Mark Cavendish’s chances of making it to the Olympics are diminishing, according to the head coach at British Cycling.
British sprinter Cavendish has made a return to the track this winter, competing in the London and Ghent Six Day events, but has been coy when asked whether he hopes to fight for gold in Tokyo next season.
But with the Olympics just eight months away, Cavendish is running out of time to qualify.
In an interview with the BBC, British Cycling head coach Iain Dyer said: "Opportunities are flying by which makes that increasingly difficult. You don't do a madison on your own, so while it is still logistically a possibility the chances would appear to be diminishing at this point."
Cavendish, 34, has a silver medal from the Omnium at the 2016 Rio games, when he missed out to Italian rival Elia Viviani.
Viviani has been progressing quickly on the track this winter, winning the elimination race at the European Track Championships in October.

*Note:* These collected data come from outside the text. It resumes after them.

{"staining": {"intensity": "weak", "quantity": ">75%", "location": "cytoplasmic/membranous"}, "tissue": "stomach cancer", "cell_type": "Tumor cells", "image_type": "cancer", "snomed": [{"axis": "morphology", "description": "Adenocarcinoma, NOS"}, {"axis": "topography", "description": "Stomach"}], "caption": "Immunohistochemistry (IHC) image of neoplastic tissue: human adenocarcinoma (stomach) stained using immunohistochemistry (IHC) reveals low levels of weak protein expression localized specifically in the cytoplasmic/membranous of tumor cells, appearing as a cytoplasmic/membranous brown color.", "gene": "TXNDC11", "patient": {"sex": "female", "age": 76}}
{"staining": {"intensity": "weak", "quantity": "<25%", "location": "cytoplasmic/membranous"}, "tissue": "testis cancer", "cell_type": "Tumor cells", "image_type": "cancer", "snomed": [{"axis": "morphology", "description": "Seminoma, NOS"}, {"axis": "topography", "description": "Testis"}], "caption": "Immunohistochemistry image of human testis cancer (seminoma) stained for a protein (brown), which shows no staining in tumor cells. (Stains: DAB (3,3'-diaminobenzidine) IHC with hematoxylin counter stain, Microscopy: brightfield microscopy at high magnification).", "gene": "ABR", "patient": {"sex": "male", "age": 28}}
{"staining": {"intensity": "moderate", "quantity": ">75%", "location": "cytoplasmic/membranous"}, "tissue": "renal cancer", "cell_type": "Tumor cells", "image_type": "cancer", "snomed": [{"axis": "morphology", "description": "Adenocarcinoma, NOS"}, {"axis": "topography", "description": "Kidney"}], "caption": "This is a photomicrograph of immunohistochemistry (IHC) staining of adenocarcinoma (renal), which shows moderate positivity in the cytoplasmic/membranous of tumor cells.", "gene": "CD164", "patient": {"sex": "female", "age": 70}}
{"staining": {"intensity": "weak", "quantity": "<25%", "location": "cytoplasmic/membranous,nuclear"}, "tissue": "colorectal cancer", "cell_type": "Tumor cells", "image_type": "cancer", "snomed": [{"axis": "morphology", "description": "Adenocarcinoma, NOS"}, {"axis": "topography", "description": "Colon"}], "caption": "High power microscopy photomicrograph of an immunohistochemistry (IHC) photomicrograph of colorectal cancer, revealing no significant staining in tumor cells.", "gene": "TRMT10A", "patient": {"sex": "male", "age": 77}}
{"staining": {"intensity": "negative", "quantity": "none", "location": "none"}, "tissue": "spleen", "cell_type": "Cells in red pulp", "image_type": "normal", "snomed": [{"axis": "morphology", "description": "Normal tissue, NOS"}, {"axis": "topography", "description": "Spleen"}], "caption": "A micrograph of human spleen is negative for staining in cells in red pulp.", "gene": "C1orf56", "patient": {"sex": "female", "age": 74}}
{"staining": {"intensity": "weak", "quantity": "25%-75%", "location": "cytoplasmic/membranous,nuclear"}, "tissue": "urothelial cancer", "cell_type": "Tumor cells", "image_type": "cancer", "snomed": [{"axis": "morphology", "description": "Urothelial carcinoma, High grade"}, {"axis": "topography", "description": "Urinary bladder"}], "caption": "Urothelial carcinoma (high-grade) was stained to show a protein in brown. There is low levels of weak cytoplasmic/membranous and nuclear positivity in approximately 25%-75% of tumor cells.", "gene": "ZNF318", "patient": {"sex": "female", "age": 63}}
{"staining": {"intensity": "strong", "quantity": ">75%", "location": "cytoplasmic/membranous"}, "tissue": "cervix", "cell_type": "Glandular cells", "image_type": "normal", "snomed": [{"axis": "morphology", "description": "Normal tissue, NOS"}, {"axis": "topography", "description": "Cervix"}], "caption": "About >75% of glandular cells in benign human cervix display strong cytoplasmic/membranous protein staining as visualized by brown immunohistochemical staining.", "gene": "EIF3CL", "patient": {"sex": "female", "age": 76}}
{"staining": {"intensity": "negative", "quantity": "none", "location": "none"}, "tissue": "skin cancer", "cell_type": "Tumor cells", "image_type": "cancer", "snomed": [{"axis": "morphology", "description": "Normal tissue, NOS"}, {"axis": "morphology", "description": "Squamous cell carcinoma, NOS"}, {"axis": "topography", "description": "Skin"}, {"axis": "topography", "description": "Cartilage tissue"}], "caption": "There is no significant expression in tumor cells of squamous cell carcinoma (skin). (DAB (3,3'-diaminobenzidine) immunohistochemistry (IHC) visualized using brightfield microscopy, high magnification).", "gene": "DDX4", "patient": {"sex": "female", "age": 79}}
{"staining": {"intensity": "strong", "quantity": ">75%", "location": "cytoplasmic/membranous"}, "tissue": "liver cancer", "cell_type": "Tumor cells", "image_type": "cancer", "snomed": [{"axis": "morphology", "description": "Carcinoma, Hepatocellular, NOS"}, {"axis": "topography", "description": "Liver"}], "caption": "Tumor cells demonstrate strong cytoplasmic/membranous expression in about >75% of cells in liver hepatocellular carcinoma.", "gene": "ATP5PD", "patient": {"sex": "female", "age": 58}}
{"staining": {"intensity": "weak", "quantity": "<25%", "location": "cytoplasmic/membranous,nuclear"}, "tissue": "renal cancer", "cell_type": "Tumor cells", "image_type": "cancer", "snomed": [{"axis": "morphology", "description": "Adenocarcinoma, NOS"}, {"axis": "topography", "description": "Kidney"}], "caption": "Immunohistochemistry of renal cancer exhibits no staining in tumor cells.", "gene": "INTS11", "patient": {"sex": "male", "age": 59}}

Further motivation for Cavendish to ride the Olympics is the return of the Madison to the games, a discipline the Manxman has previously won at World Championship level on multiple occasions.
In September, Cycling Weekly asked Cavendish if he hoped to qualify for Tokyo, but he said “I’m going to focus on what I’m doing right now and see what comes from that.”
But Cavendish, who is joining Bahrain-Merida on the road next season, needs 250 points to qualify so he will have to start racing World Cup events or the World Championships to be in with a chance.
He will also need to overcome the fact that he is a specialist in the Madison and Omnium, but is not a team pursuiter, which makes him less versatile than some of his competition.
Dyer said: “You still want to have five that can rider in the team pursuit, so to have someone who is solely a Madison specialist in there and doesn’t have any other availability isn’t the perfect scenario.”
He added: “The door is open, but it’s extremely challenging to carve out an opportunity.”